Samsung punta su Exynos 2500 per i suoi nuovi pieghevoli
Tale scelta appare ancora più coraggiosa se si considerano i risultati Geekbench. Ovvero 2.012 punti in single-core e 7.563 in multi-core. Numeri che superano di poco le performance registrate dallo Snapdragon 8 Gen 3 impiegato nel Galaxy Z Flip6. Eppure, per giudicare appieno il nuovo Exynos, sarà fondamentale valutare aspetti come l’autonomia e l’effettiva resa della GPU Xclipse 950, sviluppata in collaborazione con AMD su architettura RDNA 3.5.
Dal codice prodotto al Core Count, il report svela l’architettura deca-core del 2500. Un Cortex-X925 clockato a 3,3 GHz, affiancato da due Cortex-A725 a 2,75 GHz, altri cinque Cortex-A725 a 2,36 GHz e due Cortex-A520 a 1,8 GHz.

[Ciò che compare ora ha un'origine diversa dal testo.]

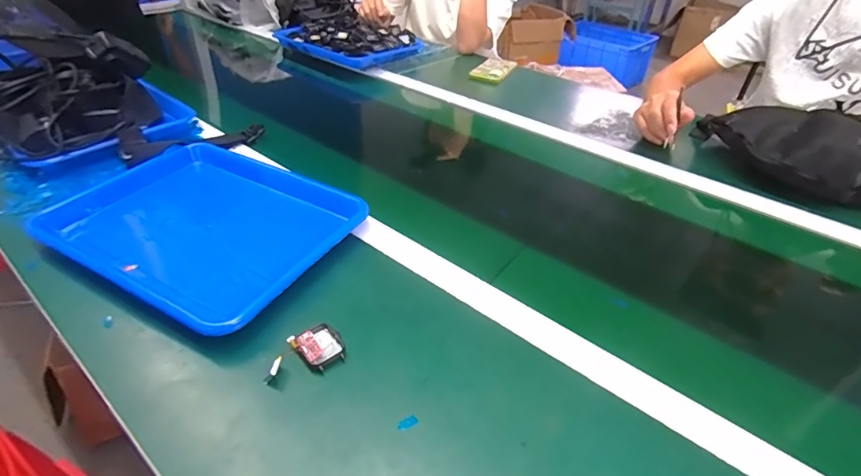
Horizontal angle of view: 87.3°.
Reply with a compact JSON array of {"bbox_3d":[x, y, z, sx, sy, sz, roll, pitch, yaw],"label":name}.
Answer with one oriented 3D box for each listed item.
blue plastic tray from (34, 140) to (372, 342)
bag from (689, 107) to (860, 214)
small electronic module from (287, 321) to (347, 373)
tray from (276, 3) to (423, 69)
[{"bbox_3d":[-0.270,-0.025,0.544,0.319,0.028,0.241,22,45,19],"label":"blue plastic tray"},{"bbox_3d":[0.578,-0.131,0.694,0.289,0.101,0.119,32,47,31],"label":"bag"},{"bbox_3d":[-0.107,0.103,0.433,0.040,0.014,0.045,-29,49,-33],"label":"small electronic module"},{"bbox_3d":[-0.196,-0.503,1.117,0.331,0.049,0.242,26,44,26],"label":"tray"}]

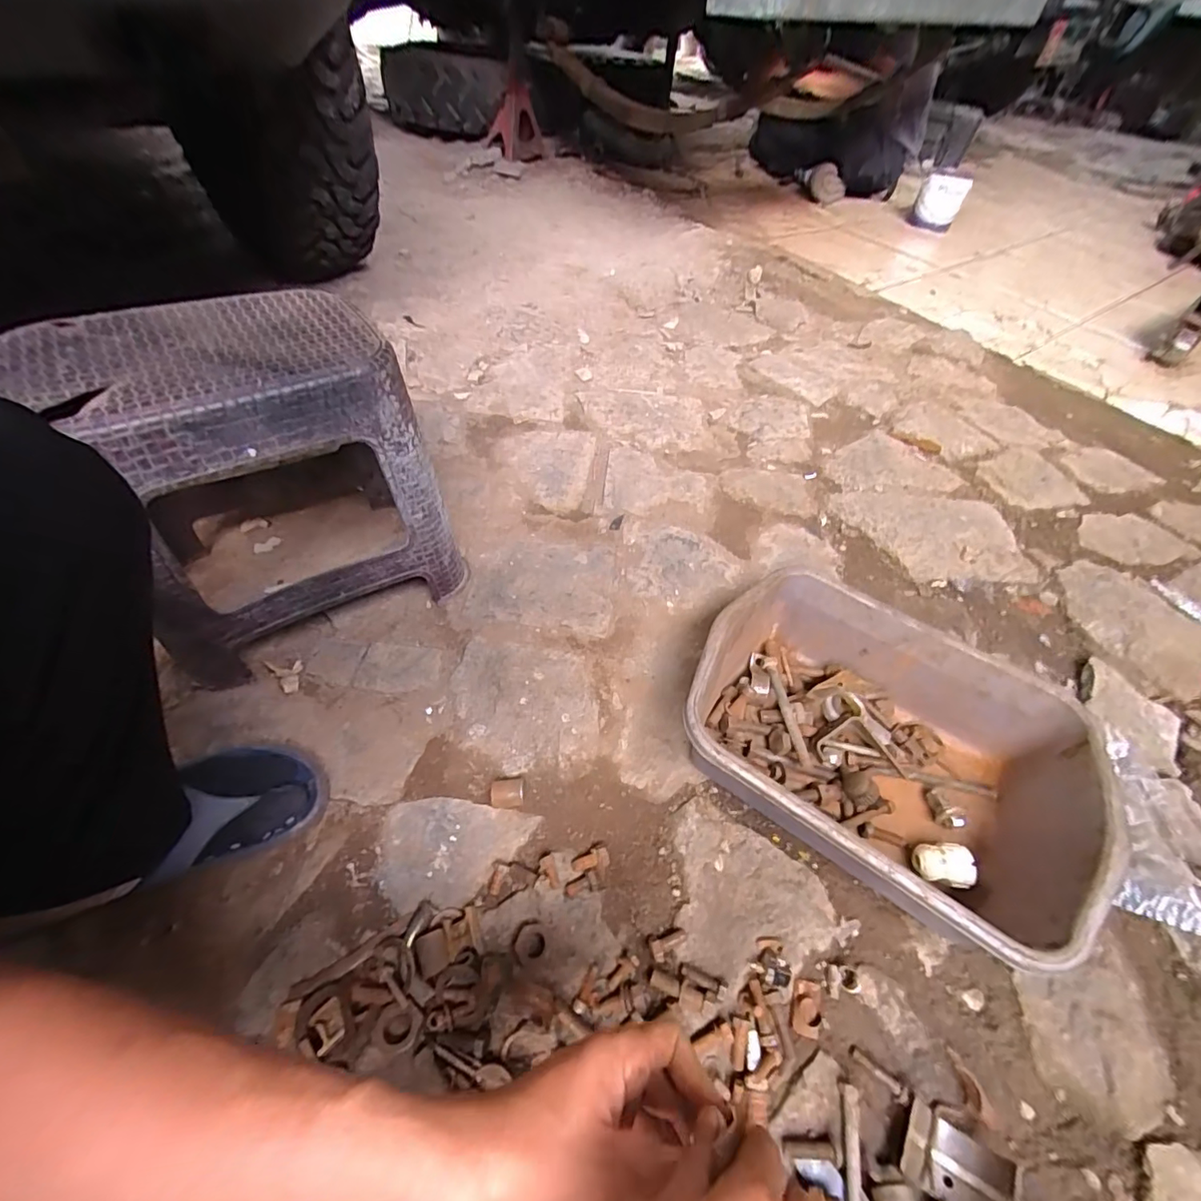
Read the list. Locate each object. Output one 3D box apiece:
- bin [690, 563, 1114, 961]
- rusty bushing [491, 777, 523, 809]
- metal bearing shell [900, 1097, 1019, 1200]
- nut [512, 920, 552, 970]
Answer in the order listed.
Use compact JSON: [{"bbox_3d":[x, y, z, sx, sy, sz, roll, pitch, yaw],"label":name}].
[{"bbox_3d":[0.258,0.143,0.501,0.332,0.126,0.254,32,57,19],"label":"bin"},{"bbox_3d":[-0.092,0.192,0.504,0.031,0.021,0.024,3,53,-2],"label":"rusty bushing"},{"bbox_3d":[0.256,0.406,0.364,0.065,0.029,0.046,28,56,16],"label":"metal bearing shell"},{"bbox_3d":[-0.058,0.290,0.428,0.034,0.014,0.030,38,59,22],"label":"nut"}]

Tale mix testimonia il debutto dei nuovi core ARM, ma lascia intravedere qualche riserva nella gestione delle frequenze. Il Cortex-X925 fatica ad avvicinarsi ai quasi 4 GHz che contraddistinguono i “prime core” dei concorrenti Qualcomm. Allo stesso modo, l’inserimento dei modesti Cortex-A520, ormai banditi da molti chip top di gamma, fa ipotizzare un atteggiamento più prudente per l’efficienza energetica.

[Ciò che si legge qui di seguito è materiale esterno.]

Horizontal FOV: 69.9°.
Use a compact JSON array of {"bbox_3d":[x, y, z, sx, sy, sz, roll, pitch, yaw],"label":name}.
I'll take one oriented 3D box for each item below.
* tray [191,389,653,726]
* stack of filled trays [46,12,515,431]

Se da un lato Samsung sosterrà di aver mirato a un equilibrio tra potenza e consumo, i punteggi non lasciano presagire un balzo generazionale epocale. Il confronto diretto con lo Snapdragon 8 Gen 3 di scorsa generazione mostra uno scarto contenuto, tanto che, in assenza di test più approfonditi, risulta difficile pronosticare un vero vantaggio per le prestazioni. L’ultima parola, naturalmente, spetterà all’uso reale. Le sessioni di gaming, la gestione di schermate a elevata frequenza di aggiornamento e il comportamento sotto stress termico forniranno un quadro più completo.